Classify Values Into Sequences with Minimum Run Length Constraints
Source:R/classify_by_threshold.R
classify_by_threshold.Rd
Classifies numeric values into "high" and "low" categories based on a threshold, while enforcing minimum run lengths for both categories. Values exceeding the threshold are classified as "high", others as "low". Short runs that don't meet the minimum length requirement are reclassified into the opposite category.
Usage
classify_by_threshold(
values,
threshold,
min_low_frames,
min_high_frames,
return_type = c("numeric", "factor")
)
Arguments
- values
Numeric vector to be classified
- threshold
Numeric value used as classification boundary between "high" and "low"
- min_low_frames
Minimum number of consecutive frames required for a "low" sequence
- min_high_frames
Minimum number of consecutive frames required for a "high" sequence
- return_type
Should the function return "factor" ("high"/"low") or "numeric" (1/0) (default: "numeric")
Value
Character vector of same length as input, with values classified as either "high" or "low". NA values in input remain NA in output.
Details
The classification process occurs in two steps:
Initial classification based on threshold
Reclassification of sequences that don't meet minimum length requirements
The function first processes "low" sequences, then "high" sequences.
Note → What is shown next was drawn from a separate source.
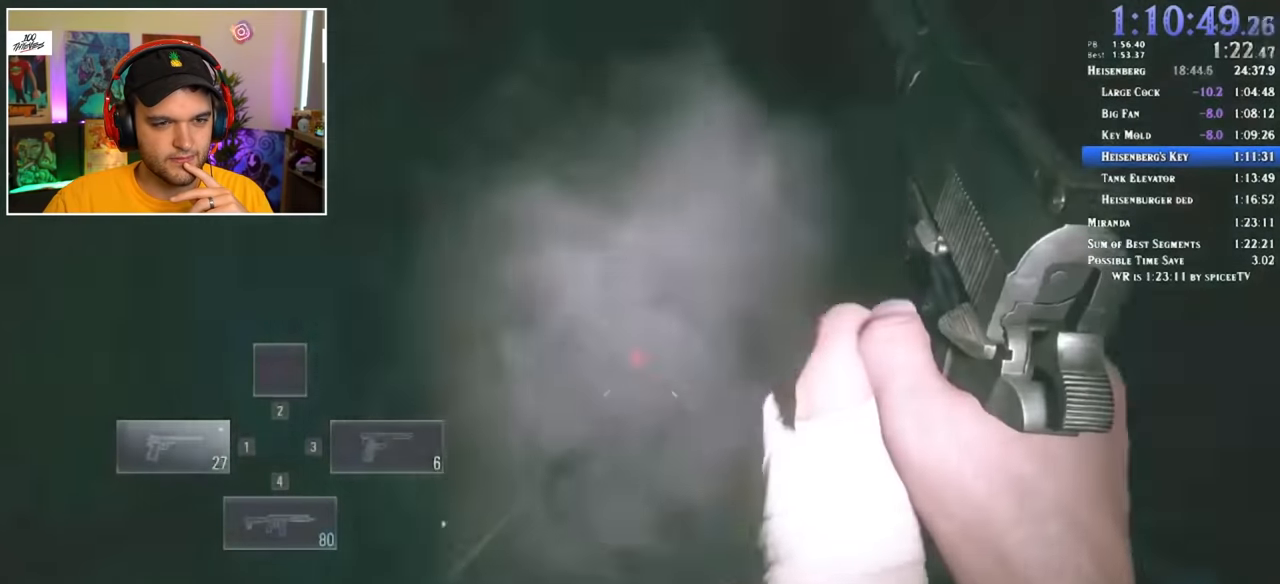
{"keys": ["shift", "w"], "mouse": [], "events": []}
This order can affect the final classification when there are competing minimum length requirements.
Examples
# Basic usage
values <- c(1, 1.5, 2.8, 3.2, 3.0, 2.9, 1.2, 1.1)
result <- classify_by_threshold(values,
threshold = 2.5,
min_low_frames = 2,
min_high_frames = 3)
# Handling NAs
values_with_na <- c(1, NA, 3, 3.2, NA, 1.2)
result <- classify_by_threshold(values_with_na,
threshold = 2.5,
min_low_frames = 2,
min_high_frames = 2)